═════ Material for this task ═════

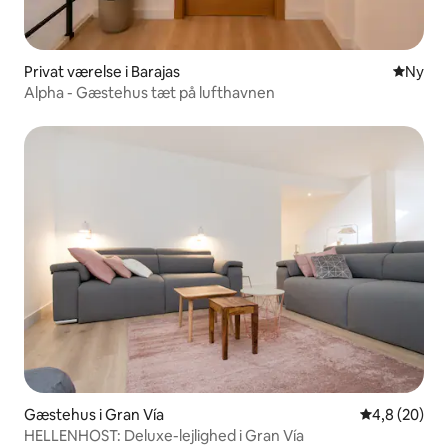
Privat værelse i Barajas
Nyt ove
Ny
Alpha - Gæstehus tæt på lufthavnen
Gæstehus i Gran Vía
4,8 ud af 5 
4,8 (20)
HELLENHOST: Deluxe-lejlighed i Gran Vía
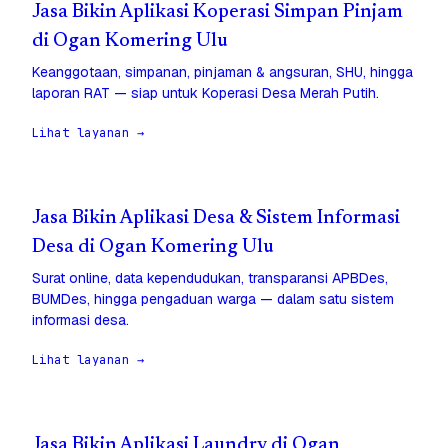
Jasa Bikin Aplikasi Koperasi Simpan Pinjam
di Ogan Komering Ulu
Keanggotaan, simpanan, pinjaman & angsuran, SHU, hingga
laporan RAT — siap untuk Koperasi Desa Merah Putih.
Lihat layanan →
Jasa Bikin Aplikasi Desa & Sistem Informasi
Desa di Ogan Komering Ulu
Surat online, data kependudukan, transparansi APBDes,
BUMDes, hingga pengaduan warga — dalam satu sistem
informasi desa.
Lihat layanan →
Jasa Bikin Aplikasi Laundry di Ogan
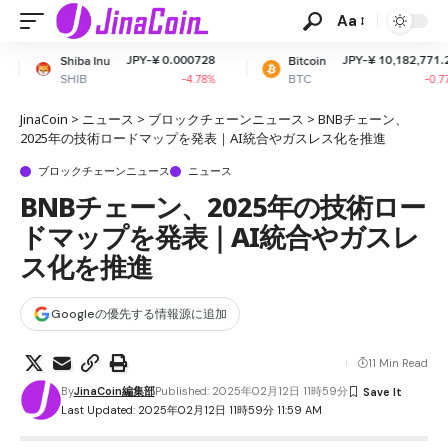
Aa
JPY-¥ 0.000728
JPY-¥ 10,182,771.26
Inu
Bitcoin
Et
BTC
E
-4.78%
-0.77%
JinaCoin
>
ニュース
>
ブロックチェーンニュース
>
BNBチェーン、
2025年の技術ロードマップを発表｜AI統合やガスレス化を推進
ブロックチェーンニュース
ニュース
BNBチェーン、2025年の技術ロー
ドマップを発表｜AI統合やガスレ
ス化を推進
Googleの優先する情報源に追加
11 Min Read
By
JinaCoin編集部
Published: 2025年02月12日 11時59分
Last Updated: 2025年02月12日 11時59分 11:59 AM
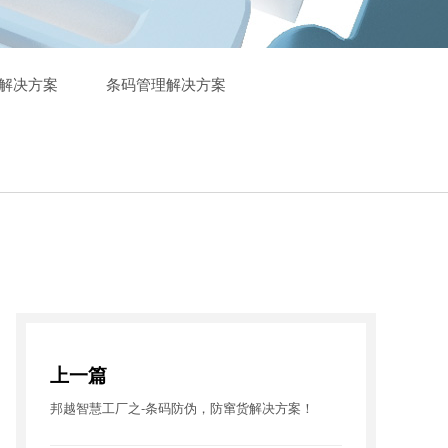
解决方案
条码管理解决方案
上一篇
邦越智慧工厂之-条码防伪，防窜货解决方案！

═════

**Activity**
Only the text of the entries belongs in the answer, copied exactly; the pictures stay out.

**Response**
Privat værelse i Barajas
Nyt ove
Ny
Alpha - Gæstehus tæt på lufthavnen
Gæstehus i Gran Vía
4,8 ud af 5 
4,8 (20)
HELLENHOST: Deluxe-lejlighed i Gran Vía
Jasa Bikin Aplikasi Koperasi Simpan Pinjam
di Ogan Komering Ulu
Keanggotaan, simpanan, pinjaman & angsuran, SHU, hingga
laporan RAT — siap untuk Koperasi Desa Merah Putih.
Lihat layanan →
Jasa Bikin Aplikasi Desa & Sistem Informasi
Desa di Ogan Komering Ulu
Surat online, data kependudukan, transparansi APBDes,
BUMDes, hingga pengaduan warga — dalam satu sistem
informasi desa.
Lihat layanan →
Jasa Bikin Aplikasi Laundry di Ogan
Aa
JPY-¥ 0.000728
JPY-¥ 10,182,771.26
Inu
Bitcoin
Et
BTC
E
-4.78%
-0.77%
JinaCoin
>
ニュース
>
ブロックチェーンニュース
>
BNBチェーン、
2025年の技術ロードマップを発表｜AI統合やガスレス化を推進
ブロックチェーンニュース
ニュース
BNBチェーン、2025年の技術ロー
ドマップを発表｜AI統合やガスレ
ス化を推進
Googleの優先する情報源に追加
11 Min Read
By
JinaCoin編集部
Published: 2025年02月12日 11時59分
Last Updated: 2025年02月12日 11時59分 11:59 AM
解决方案
条码管理解决方案
上一篇
邦越智慧工厂之-条码防伪，防窜货解决方案！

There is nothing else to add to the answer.